Cayley's Theorem states that every group G appears as a certain subgroup of the Symmetric group Sym(G) on the Underlying set of G.
Formal statement
Let G be a group. Then G is isomorphic to a subgroup of Sym(G).
Proof
Consider the left regular action of G on G: that is, the function G×G→G given by (g,h)↦gh. This induces a homomorphism Φ:G→Sym(G) given by Currying: g↦(h↦gh).
Now the following are equivalent:
- g∈ker(Φ) the kernel of Φ
- (h↦gh) is the identity map
- gh=h for all h
- g is the identity of G
Therefore the kernel of the homomorphism is trivial, so it is injective. It is therefore bijective onto its image, and hence an isomorphism onto its image.

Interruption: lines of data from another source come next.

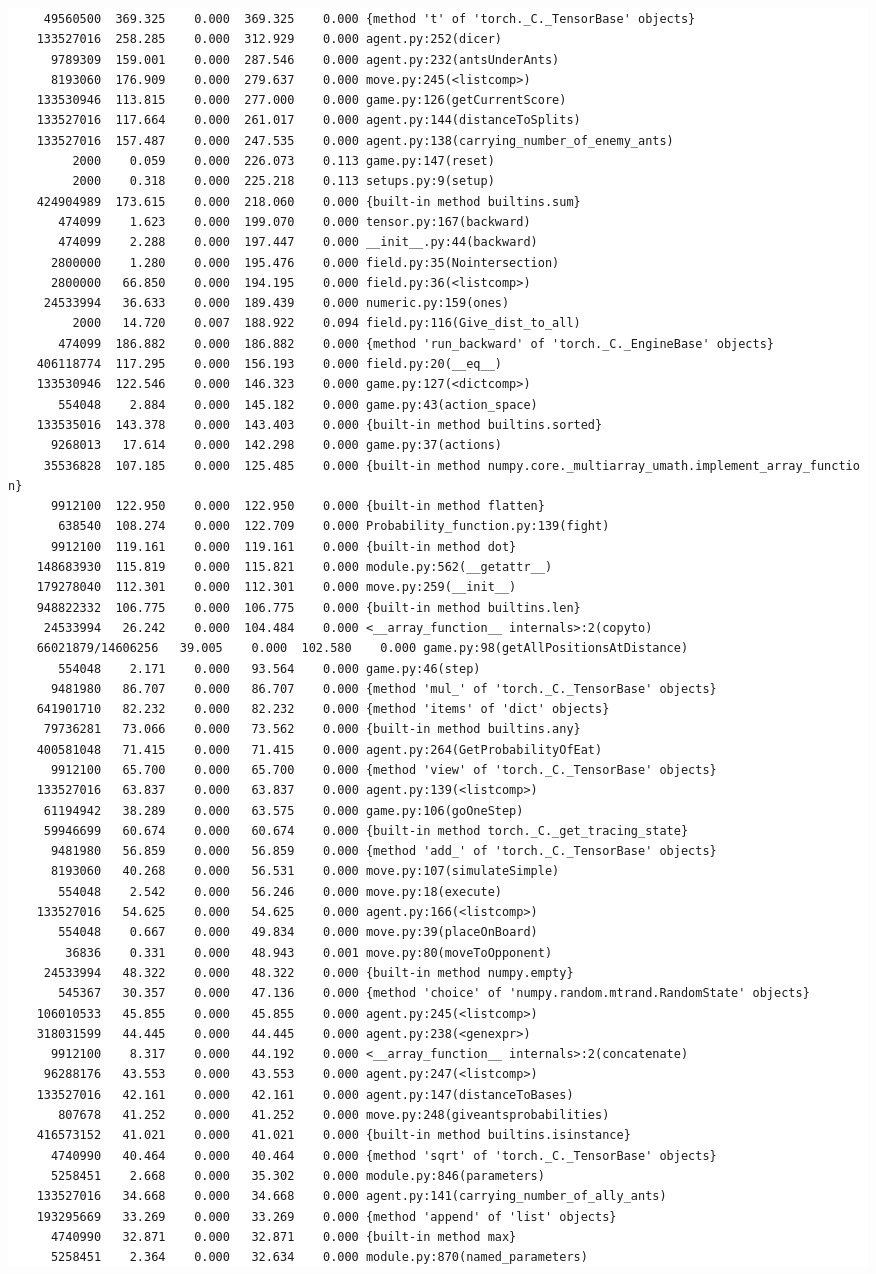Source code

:         49560500  369.325    0.000  369.325    0.000 {method 't' of 'torch._C._TensorBase' objects}
        133527016  258.285    0.000  312.929    0.000 agent.py:252(dicer)
          9789309  159.001    0.000  287.546    0.000 agent.py:232(antsUnderAnts)
          8193060  176.909    0.000  279.637    0.000 move.py:245(<listcomp>)
        133530946  113.815    0.000  277.000    0.000 game.py:126(getCurrentScore)
        133527016  117.664    0.000  261.017    0.000 agent.py:144(distanceToSplits)
        133527016  157.487    0.000  247.535    0.000 agent.py:138(carrying_number_of_enemy_ants)
             2000    0.059    0.000  226.073    0.113 game.py:147(reset)
             2000    0.318    0.000  225.218    0.113 setups.py:9(setup)
        424904989  173.615    0.000  218.060    0.000 {built-in method builtins.sum}
           474099    1.623    0.000  199.070    0.000 tensor.py:167(backward)
           474099    2.288    0.000  197.447    0.000 __init__.py:44(backward)
          2800000    1.280    0.000  195.476    0.000 field.py:35(Nointersection)
          2800000   66.850    0.000  194.195    0.000 field.py:36(<listcomp>)
         24533994   36.633    0.000  189.439    0.000 numeric.py:159(ones)
             2000   14.720    0.007  188.922    0.094 field.py:116(Give_dist_to_all)
           474099  186.882    0.000  186.882    0.000 {method 'run_backward' of 'torch._C._EngineBase' objects}
        406118774  117.295    0.000  156.193    0.000 field.py:20(__eq__)
        133530946  122.546    0.000  146.323    0.000 game.py:127(<dictcomp>)
           554048    2.884    0.000  145.182    0.000 game.py:43(action_space)
        133535016  143.378    0.000  143.403    0.000 {built-in method builtins.sorted}
          9268013   17.614    0.000  142.298    0.000 game.py:37(actions)
         35536828  107.185    0.000  125.485    0.000 {built-in method numpy.core._multiarray_umath.implement_array_function}
          9912100  122.950    0.000  122.950    0.000 {built-in method flatten}
           638540  108.274    0.000  122.709    0.000 Probability_function.py:139(fight)
          9912100  119.161    0.000  119.161    0.000 {built-in method dot}
        148683930  115.819    0.000  115.821    0.000 module.py:562(__getattr__)
        179278040  112.301    0.000  112.301    0.000 move.py:259(__init__)
        948822332  106.775    0.000  106.775    0.000 {built-in method builtins.len}
         24533994   26.242    0.000  104.484    0.000 <__array_function__ internals>:2(copyto)
        66021879/14606256   39.005    0.000  102.580    0.000 game.py:98(getAllPositionsAtDistance)
           554048    2.171    0.000   93.564    0.000 game.py:46(step)
          9481980   86.707    0.000   86.707    0.000 {method 'mul_' of 'torch._C._TensorBase' objects}
        641901710   82.232    0.000   82.232    0.000 {method 'items' of 'dict' objects}
         79736281   73.066    0.000   73.562    0.000 {built-in method builtins.any}
        400581048   71.415    0.000   71.415    0.000 agent.py:264(GetProbabilityOfEat)
          9912100   65.700    0.000   65.700    0.000 {method 'view' of 'torch._C._TensorBase' objects}
        133527016   63.837    0.000   63.837    0.000 agent.py:139(<listcomp>)
         61194942   38.289    0.000   63.575    0.000 game.py:106(goOneStep)
         59946699   60.674    0.000   60.674    0.000 {built-in method torch._C._get_tracing_state}
          9481980   56.859    0.000   56.859    0.000 {method 'add_' of 'torch._C._TensorBase' objects}
          8193060   40.268    0.000   56.531    0.000 move.py:107(simulateSimple)
           554048    2.542    0.000   56.246    0.000 move.py:18(execute)
        133527016   54.625    0.000   54.625    0.000 agent.py:166(<listcomp>)
           554048    0.667    0.000   49.834    0.000 move.py:39(placeOnBoard)
            36836    0.331    0.000   48.943    0.001 move.py:80(moveToOpponent)
         24533994   48.322    0.000   48.322    0.000 {built-in method numpy.empty}
           545367   30.357    0.000   47.136    0.000 {method 'choice' of 'numpy.random.mtrand.RandomState' objects}
        106010533   45.855    0.000   45.855    0.000 agent.py:245(<listcomp>)
        318031599   44.445    0.000   44.445    0.000 agent.py:238(<genexpr>)
          9912100    8.317    0.000   44.192    0.000 <__array_function__ internals>:2(concatenate)
         96288176   43.553    0.000   43.553    0.000 agent.py:247(<listcomp>)
        133527016   42.161    0.000   42.161    0.000 agent.py:147(distanceToBases)
           807678   41.252    0.000   41.252    0.000 move.py:248(giveantsprobabilities)
        416573152   41.021    0.000   41.021    0.000 {built-in method builtins.isinstance}
          4740990   40.464    0.000   40.464    0.000 {method 'sqrt' of 'torch._C._TensorBase' objects}
          5258451    2.668    0.000   35.302    0.000 module.py:846(parameters)
        133527016   34.668    0.000   34.668    0.000 agent.py:141(carrying_number_of_ally_ants)
        193295669   33.269    0.000   33.269    0.000 {method 'append' of 'list' objects}
          4740990   32.871    0.000   32.871    0.000 {built-in method max}
          5258451    2.364    0.000   32.634    0.000 module.py:870(named_parameters)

Since the image of a group under a homomorphism is a subgroup of the codomain of the homomorphism, we have shown that G is isomorphic to a subgroup of Sym(G).
Comments
Patrick Stevens
I feel like symmetricgroup should be a requisite for this page. However, this page is linked in the body of symmetricgroup, so it seems a bit circular to link it as a requisite. I think this situation probably comes up for most child pages; what's good practice in such cases?
Eric Bruylant
I think having it as a requisite is best? I see the issue, but some people may arrive from other pages or search.